Comme toujours, les alternatives existent. Une actrice ou acteur peuvent décider, par exemple, de ne pas se plier au jeu de la tournée promo. (...)
un collectif comme « Eco Deco Cine », promeut « une charte de pratiques durables, enrichie de fiches qui recommandent la réutilisation des feuilles de décor amovibles, la location, l’achat d’occasion et la revente des éléments décoratifs, la limitation des quantités de matériaux et des solvants, l’utilisation de peintures ou colles écoresponsables, la réduction et le tri des déchets… » Bref : des décors écoresponsables, tels ceux de Provence Studios, à Martigues, « où ces pratiques vertueuses sont le lot quotidien. (...)
Et surtout, loin des navets tout pétés qui singent à grands coups d’effets spéciaux flingués les blockbuster du moment, loin de ces enflades numériques prétentieuses et creuses, il y a le cinéma indépendant, réellement indépendant, avec sa fougue, ses petits moyens et son inventivité ; il y a l’art de la série B ; en bref : il y a tout ce que nous a apporté le grand, l’immense John Carpenter.
Carpenter, avec ses intrigues et sa réalisation épurés, voire minimalistes, sa volonté d’une mise en scène la plus discrète possible, voire « invisible », selon ses propres termes, Carpenter, avec son élégance, sa fluidité –et son implacable subversion, son rejet absolu du « darwinisme social », de l’égoïsme, de l’inhumanité du capitalisme ; Carpenter qui affirmait : « Vous savez, pour les riches, les pauvres sont invisibles. Ils n’existent pas », et qui s’est employé dans nombre de ses films, avec brio, à mettre en lumière cet « invisible », un terme qui est décidément le maitre-mot de son œuvre, qui traverse nos sociétés, souvent grâce aux outils de l’horreur et/ou du fantastique. (...)

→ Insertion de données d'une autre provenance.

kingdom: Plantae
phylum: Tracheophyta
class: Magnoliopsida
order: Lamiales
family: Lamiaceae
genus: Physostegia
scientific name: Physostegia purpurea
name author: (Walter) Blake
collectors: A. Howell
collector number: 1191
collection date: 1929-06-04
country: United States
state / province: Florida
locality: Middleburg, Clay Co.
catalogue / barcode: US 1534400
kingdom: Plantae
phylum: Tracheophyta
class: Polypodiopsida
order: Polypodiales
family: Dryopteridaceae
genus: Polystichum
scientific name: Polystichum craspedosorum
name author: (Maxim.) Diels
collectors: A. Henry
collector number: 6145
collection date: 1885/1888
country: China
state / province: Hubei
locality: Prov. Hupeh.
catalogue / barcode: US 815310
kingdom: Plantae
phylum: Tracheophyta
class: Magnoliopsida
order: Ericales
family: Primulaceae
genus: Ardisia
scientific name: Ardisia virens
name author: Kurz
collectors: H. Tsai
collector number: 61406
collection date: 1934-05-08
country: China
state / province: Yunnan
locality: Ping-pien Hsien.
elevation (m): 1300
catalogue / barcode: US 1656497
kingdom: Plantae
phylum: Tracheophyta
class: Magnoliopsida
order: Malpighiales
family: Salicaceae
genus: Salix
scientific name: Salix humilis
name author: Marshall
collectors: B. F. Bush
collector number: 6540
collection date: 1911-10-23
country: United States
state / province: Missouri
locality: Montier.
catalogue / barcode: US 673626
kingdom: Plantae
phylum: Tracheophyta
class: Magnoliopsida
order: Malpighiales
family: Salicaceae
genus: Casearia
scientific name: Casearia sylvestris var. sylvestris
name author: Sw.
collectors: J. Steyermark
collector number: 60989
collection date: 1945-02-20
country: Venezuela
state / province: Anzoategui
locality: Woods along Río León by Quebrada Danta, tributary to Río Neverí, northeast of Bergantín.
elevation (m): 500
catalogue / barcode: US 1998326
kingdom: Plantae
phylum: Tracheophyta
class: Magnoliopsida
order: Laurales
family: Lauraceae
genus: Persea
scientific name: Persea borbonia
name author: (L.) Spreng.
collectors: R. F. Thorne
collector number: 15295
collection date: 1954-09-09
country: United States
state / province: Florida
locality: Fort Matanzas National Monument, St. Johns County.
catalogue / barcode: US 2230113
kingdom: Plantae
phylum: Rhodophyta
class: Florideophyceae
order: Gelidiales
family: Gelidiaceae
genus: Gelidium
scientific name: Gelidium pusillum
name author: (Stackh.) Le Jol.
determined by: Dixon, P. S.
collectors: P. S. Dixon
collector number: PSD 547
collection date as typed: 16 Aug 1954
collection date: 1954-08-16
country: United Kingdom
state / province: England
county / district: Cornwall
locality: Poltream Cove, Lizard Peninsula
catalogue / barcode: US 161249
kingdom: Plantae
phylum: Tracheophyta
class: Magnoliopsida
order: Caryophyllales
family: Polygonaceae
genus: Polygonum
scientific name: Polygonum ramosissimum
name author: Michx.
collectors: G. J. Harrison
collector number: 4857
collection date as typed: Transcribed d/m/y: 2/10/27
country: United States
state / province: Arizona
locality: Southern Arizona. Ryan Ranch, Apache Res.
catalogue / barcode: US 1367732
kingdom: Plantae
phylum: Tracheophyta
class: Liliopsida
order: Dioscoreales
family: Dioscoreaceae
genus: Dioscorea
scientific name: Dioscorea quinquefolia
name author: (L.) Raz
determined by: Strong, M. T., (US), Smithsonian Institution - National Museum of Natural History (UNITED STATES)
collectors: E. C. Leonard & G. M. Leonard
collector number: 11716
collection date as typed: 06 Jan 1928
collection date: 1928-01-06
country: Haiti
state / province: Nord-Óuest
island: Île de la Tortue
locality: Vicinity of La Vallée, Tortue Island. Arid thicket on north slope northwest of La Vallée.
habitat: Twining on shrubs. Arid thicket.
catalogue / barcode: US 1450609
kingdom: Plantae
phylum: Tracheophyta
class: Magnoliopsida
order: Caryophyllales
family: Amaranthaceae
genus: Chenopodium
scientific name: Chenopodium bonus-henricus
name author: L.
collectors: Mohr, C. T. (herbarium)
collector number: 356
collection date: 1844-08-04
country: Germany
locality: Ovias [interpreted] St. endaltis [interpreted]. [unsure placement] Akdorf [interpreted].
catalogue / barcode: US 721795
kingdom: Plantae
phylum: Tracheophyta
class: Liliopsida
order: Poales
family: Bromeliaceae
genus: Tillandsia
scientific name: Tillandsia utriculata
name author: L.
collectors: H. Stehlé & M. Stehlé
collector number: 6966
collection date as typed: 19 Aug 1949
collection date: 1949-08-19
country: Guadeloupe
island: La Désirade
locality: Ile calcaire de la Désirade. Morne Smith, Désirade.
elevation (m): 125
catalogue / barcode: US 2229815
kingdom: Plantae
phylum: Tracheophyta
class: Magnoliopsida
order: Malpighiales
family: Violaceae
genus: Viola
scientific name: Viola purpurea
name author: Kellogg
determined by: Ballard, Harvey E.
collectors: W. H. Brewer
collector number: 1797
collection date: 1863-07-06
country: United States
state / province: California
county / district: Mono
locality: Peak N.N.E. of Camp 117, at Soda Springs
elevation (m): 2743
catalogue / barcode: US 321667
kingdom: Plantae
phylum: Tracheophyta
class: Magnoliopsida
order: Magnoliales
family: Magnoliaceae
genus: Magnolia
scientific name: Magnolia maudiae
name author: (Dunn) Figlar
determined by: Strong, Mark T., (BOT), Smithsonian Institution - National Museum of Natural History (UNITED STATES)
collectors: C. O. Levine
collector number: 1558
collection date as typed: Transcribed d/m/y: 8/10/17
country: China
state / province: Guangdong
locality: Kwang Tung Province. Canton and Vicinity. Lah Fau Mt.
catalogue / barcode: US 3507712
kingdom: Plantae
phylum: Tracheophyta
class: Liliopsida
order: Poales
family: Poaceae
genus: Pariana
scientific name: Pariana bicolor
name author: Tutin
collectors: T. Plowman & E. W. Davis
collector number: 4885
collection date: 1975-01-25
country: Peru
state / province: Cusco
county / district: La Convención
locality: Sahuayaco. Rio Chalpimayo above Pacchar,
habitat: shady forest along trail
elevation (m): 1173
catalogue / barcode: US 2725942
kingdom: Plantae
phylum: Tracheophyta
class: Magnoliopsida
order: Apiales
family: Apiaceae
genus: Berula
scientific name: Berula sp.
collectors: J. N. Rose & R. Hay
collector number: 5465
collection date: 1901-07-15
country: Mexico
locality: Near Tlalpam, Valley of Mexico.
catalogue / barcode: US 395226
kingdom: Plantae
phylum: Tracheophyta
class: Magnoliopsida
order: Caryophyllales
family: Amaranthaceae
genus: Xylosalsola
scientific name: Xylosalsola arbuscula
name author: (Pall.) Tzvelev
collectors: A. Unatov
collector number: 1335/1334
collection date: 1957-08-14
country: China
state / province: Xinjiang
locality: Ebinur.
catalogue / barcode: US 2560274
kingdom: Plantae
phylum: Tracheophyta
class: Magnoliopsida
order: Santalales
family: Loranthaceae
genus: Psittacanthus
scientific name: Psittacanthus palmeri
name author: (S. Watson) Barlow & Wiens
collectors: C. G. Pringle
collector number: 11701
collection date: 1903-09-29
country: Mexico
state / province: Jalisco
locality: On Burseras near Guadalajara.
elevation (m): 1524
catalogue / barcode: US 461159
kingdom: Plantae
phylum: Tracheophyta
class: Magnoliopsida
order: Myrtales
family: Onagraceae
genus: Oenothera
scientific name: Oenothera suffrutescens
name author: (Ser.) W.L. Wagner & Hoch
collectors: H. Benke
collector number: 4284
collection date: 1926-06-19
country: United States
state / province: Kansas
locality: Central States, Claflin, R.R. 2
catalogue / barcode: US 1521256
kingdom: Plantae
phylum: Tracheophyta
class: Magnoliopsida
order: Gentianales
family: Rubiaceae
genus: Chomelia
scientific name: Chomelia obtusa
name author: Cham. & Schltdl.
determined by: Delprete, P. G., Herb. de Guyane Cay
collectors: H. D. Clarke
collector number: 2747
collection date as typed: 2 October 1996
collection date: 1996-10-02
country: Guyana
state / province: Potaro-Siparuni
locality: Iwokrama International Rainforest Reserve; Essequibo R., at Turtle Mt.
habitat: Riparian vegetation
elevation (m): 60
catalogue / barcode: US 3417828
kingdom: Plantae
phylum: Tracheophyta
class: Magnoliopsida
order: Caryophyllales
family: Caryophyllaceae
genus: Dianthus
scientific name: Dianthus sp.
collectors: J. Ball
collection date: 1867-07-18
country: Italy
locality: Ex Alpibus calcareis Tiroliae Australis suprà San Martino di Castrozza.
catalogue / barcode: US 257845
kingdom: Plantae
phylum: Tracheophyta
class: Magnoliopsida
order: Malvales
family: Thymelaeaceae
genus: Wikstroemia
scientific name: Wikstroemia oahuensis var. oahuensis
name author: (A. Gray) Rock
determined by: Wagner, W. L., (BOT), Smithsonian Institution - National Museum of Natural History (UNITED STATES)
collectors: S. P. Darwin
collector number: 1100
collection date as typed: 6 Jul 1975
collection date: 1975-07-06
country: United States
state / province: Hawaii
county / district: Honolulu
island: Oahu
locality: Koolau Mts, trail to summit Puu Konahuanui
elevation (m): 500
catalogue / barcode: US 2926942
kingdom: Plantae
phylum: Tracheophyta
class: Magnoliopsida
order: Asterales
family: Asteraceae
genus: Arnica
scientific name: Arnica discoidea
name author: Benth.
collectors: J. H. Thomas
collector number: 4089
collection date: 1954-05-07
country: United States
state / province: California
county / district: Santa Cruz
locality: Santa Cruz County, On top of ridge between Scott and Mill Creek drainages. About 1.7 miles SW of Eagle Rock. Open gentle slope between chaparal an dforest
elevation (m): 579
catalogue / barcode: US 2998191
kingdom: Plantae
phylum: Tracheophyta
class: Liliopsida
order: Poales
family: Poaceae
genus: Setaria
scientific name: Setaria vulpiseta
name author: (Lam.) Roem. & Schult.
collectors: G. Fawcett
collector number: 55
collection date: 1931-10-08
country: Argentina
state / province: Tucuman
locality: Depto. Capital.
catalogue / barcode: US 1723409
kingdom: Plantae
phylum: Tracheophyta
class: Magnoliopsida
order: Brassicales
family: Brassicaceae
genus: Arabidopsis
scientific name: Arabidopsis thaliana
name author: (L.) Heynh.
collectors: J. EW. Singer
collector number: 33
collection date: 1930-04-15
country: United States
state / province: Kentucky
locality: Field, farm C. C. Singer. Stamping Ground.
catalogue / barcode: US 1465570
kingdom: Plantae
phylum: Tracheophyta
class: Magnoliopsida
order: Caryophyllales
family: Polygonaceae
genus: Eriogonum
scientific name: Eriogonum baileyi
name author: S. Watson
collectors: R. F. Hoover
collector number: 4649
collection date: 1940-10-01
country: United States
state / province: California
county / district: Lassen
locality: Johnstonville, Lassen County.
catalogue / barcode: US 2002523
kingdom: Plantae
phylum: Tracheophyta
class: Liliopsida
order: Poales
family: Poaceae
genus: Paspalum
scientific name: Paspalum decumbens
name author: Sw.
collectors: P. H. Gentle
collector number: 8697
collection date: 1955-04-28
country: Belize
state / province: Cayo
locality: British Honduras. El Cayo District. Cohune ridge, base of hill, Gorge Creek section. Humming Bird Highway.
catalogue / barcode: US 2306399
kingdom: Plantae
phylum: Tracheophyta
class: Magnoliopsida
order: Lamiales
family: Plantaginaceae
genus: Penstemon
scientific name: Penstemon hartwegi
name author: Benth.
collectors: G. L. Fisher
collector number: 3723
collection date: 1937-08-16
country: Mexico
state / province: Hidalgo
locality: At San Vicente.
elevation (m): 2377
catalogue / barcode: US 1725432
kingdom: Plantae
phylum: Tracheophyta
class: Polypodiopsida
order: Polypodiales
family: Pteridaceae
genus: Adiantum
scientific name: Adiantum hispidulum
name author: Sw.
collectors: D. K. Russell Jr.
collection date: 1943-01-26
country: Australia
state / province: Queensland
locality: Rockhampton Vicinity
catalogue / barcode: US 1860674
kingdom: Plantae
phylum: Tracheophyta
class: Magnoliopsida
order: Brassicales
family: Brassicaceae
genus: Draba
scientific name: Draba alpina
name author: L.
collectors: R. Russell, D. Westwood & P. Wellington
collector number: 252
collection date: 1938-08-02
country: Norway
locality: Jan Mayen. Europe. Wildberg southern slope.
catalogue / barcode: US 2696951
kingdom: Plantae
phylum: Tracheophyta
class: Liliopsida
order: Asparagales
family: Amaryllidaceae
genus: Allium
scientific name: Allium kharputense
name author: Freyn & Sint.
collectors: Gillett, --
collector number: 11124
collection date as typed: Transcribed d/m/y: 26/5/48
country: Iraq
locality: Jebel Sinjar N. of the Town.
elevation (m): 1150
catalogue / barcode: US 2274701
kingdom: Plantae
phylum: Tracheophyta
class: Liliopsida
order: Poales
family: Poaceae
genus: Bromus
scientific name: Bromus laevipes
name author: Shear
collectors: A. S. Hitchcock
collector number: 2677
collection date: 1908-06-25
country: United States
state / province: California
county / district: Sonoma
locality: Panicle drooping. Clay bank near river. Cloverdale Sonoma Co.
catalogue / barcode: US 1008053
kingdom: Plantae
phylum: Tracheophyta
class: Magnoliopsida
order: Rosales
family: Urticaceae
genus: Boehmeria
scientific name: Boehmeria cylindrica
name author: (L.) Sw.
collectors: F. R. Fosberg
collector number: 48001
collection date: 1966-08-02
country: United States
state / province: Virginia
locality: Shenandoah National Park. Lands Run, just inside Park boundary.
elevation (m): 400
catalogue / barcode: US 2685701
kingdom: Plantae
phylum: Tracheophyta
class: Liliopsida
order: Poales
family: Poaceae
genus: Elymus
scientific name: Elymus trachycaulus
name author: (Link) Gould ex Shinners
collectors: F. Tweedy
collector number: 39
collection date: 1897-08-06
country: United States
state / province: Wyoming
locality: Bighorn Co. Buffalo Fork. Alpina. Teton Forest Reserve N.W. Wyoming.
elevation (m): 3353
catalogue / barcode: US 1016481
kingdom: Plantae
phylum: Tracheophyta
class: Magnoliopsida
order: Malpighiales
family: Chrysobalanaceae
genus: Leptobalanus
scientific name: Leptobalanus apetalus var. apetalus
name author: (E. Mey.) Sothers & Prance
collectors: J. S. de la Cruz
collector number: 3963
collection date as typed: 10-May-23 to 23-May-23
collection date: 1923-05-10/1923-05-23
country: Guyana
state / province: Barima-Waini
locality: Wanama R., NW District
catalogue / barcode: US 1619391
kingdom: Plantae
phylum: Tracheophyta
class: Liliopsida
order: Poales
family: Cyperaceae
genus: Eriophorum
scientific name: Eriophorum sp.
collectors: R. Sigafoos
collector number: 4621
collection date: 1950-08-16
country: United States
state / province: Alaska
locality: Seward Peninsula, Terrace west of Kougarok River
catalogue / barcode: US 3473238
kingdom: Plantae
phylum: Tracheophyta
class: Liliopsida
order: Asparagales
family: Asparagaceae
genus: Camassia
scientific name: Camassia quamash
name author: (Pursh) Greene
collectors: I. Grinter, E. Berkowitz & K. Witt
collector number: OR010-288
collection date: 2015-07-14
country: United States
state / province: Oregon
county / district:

Vive la série B fauchée ! Je rappelle pour conclure que cette purge qu’est 2012, film catastrophe qui traite de la fin du monde tout en y participant, a couté 200 millions de dollars, avec des effets spéciaux en pagaille, et le Fils de l’homme, cette œuvre maitresse de science-fiction dystopique d’Alfonso Cuarón, qui nous présente une humanité dévastée par les pandémies et les guerres et au bord de l’extinction, 76 millions de dollars, avec une extrême quoique intense sobriété de moyens. Et 28 jours plus tard, film de zombie de Danny Boyle, scénarisé par le génial Alex Garland (qui a réalisé plus tard le fabuleux Ex Machina, à voir absolument), avec le talentueux Cillian Murphy, juste 8 millions, et fut tourné uniquement en Angleterre, en caméra DV. Comme quoi.